Other transcription(s)
- • Chinese: 利丰港
- Sungai MatiSungai Mati in Johor, Malay Peninsular and Malaysia Sungai Mati Sungai Mati (Peninsular Malaysia) Sungai Mati Sungai Mati (Malaysia)
- Country: Malaysia
- State: Johor
- District: Tangkak
- Time zone: UTC+8 (MYT)
- Postal code: 84400

= Sungai Mati =

Sungai Mati in Tangkak District

Sungai Mati ('dead river' in Malay; Chinese: 利丰港) is a small town in Serom, Tangkak District, Johor, Malaysia.

Sungai Mati was named in such a way (dead river) due to its nature of being an ox-bow lake. It formed or break away from the main river of Muar River. The "breakaway" was caused by a massive flood in the early 1900s (not traceable). Before the breakaway Sungai Mati was on the Muar river bank (northern bank) and was a river port.

Before the breakaway Sungai Mati was named 'li hong kang' 利丰港. It means a prosperous port.
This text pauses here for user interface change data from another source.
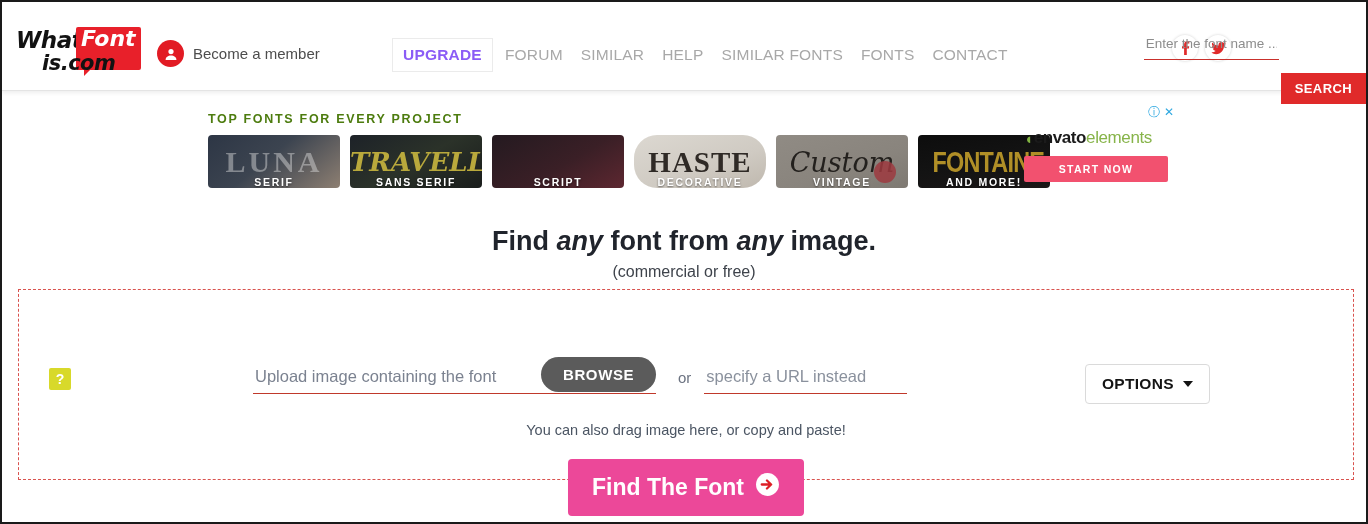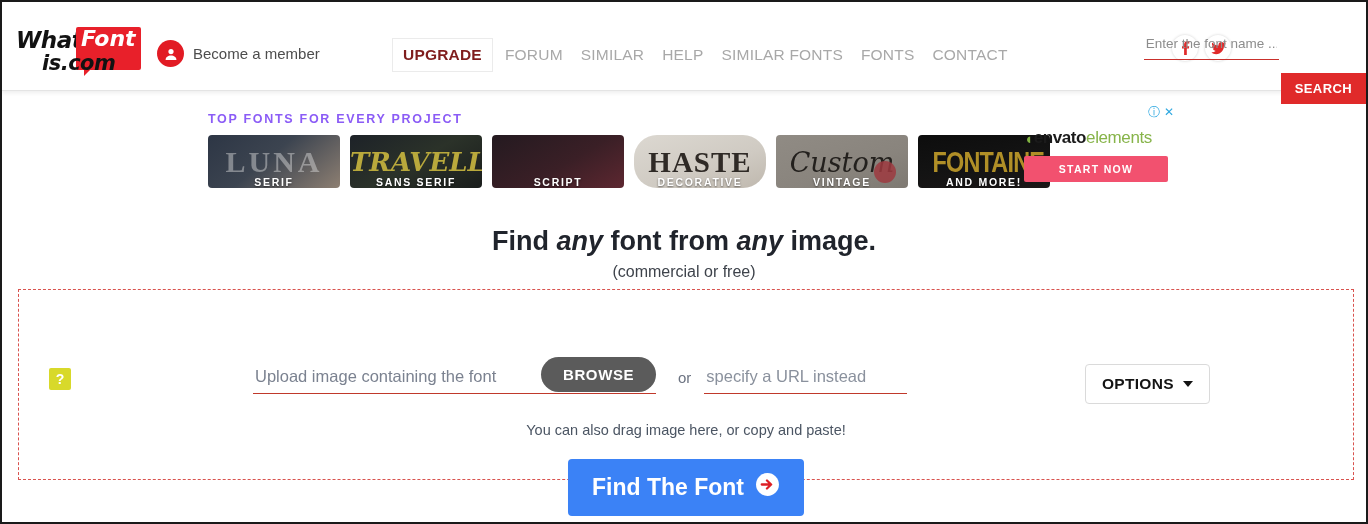--- a/index.html
+++ b/index.html
@@ -83,21 +83,21 @@
     display: flex; align-items: center; gap: 0px;
   }
   .nav a {
     font-size: 15.5px; color: #a8a8a8;
     text-decoration: none;
     letter-spacing: 0.2px;
     padding: 0 9px;
     white-space: nowrap;
   }
   .nav a.upgrade {
-    color: #7f1d1d; font-weight: bold;
+    color: #8b5cf6; font-weight: bold;
     border: 1px solid #ebebeb;
     padding: 7px 10px;
     margin-right: 3px;
   }
 
   .social {
     position: absolute; right: 135px; top: 33px;
     display: flex; gap: 7px;
   }
   .soc {
@@ -133,21 +133,21 @@
     font-family: "Liberation Sans", sans-serif;
     margin-top: 41px;
   }
 
   
   .topfonts {
     position: absolute; left: 206px; top: 110px;
   }
   .topfonts-title {
     font-size: 12.5px; font-weight: bold;
-    color: #8b5cf6; letter-spacing: 1.7px;
+    color: #4d7c0f; letter-spacing: 1.7px;
     margin-bottom: 9px;
   }
   .cards { display: flex; gap: 10px; }
   .card {
     position: relative;
     width: 132px; height: 53px;
     border-radius: 4px;
     overflow: hidden;
     cursor: pointer;
     display: flex; align-items: flex-end; justify-content: center;
@@ -336,21 +336,21 @@
 
   .hint {
     position: absolute; left: 0; right: 0; top: 132px;
     text-align: center;
     font-size: 14.5px; color: #4b5563;
   }
 
   .find-btn {
     position: absolute; left: 50%; top: 169px;
     transform: translateX(-50%);
-    background: #3b82f6; color: #fff;
+    background: #ec4899; color: #fff;
     border: none; cursor: pointer;
     padding: 13px 24px;
     border-radius: 4px;
     font-size: 23px; font-weight: bold;
     font-family: "Liberation Sans", sans-serif;
     display: flex; align-items: center; gap: 11px;
     white-space: nowrap;
   }
   .find-arrow { display: block; }
 </style>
Until now, the Chinese community still uses the same name, which carries both extreme meanings. In fact, it was an inland/river port. Muar River and Pahang River in combination was very important east-west crossing route for traditional river transport. The route is called "Laluan Penarikan", which is documented and available in Malaysia's secondary history text. The piece of land surrounded by the ex-bow lake and Muar River in combination is called Pulau Penarik.

In the early 1970s, there were some remaining traces of the riverport. There was landing of jetty at the end of Jalan Raja, the current location of the bridge linking Sungai Mati and Pulau Penarik. On the current badminton and tennis court on the left of Jalan Raja, diagonally opposite incumbent Johor Menteri Besar resident were old warehouses.

==Notable residents==
- Tan Sri Abdul Ghani Othman, the 14th Menteri Besar of Johor.